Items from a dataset
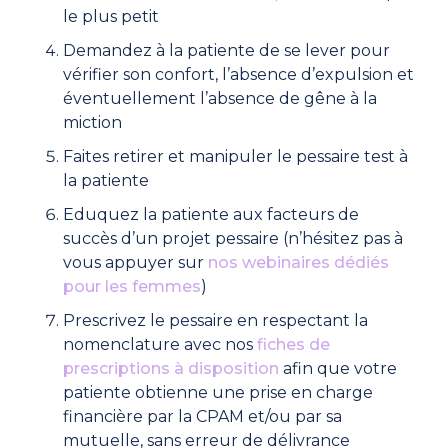
le plus petit
Demandez à la patiente de se lever pour
vérifier son confort, l’absence d’expulsion et
éventuellement l’absence de gêne à la
miction
Faites retirer et manipuler le pessaire test à
la patiente
Eduquez la patiente aux facteurs de
succès d’un projet pessaire (n’hésitez pas à
vous appuyer sur
nos webinaires dédiés
pour les femmes
)
Prescrivez le pessaire en respectant la
nomenclature avec nos
fiches de
prescriptions à disposition
afin que votre
patiente obtienne une prise en charge
financière par la CPAM et/ou par sa
mutuelle, sans erreur de délivrance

Instructions to follow » Write the lines out again exactly, from the one containing "pour les femmes" through the last line of the records, and include no other lines.

Response area »
pour les femmes
)
Prescrivez le pessaire en respectant la
nomenclature avec nos
fiches de
prescriptions à disposition
afin que votre
patiente obtienne une prise en charge
financière par la CPAM et/ou par sa
mutuelle, sans erreur de délivrance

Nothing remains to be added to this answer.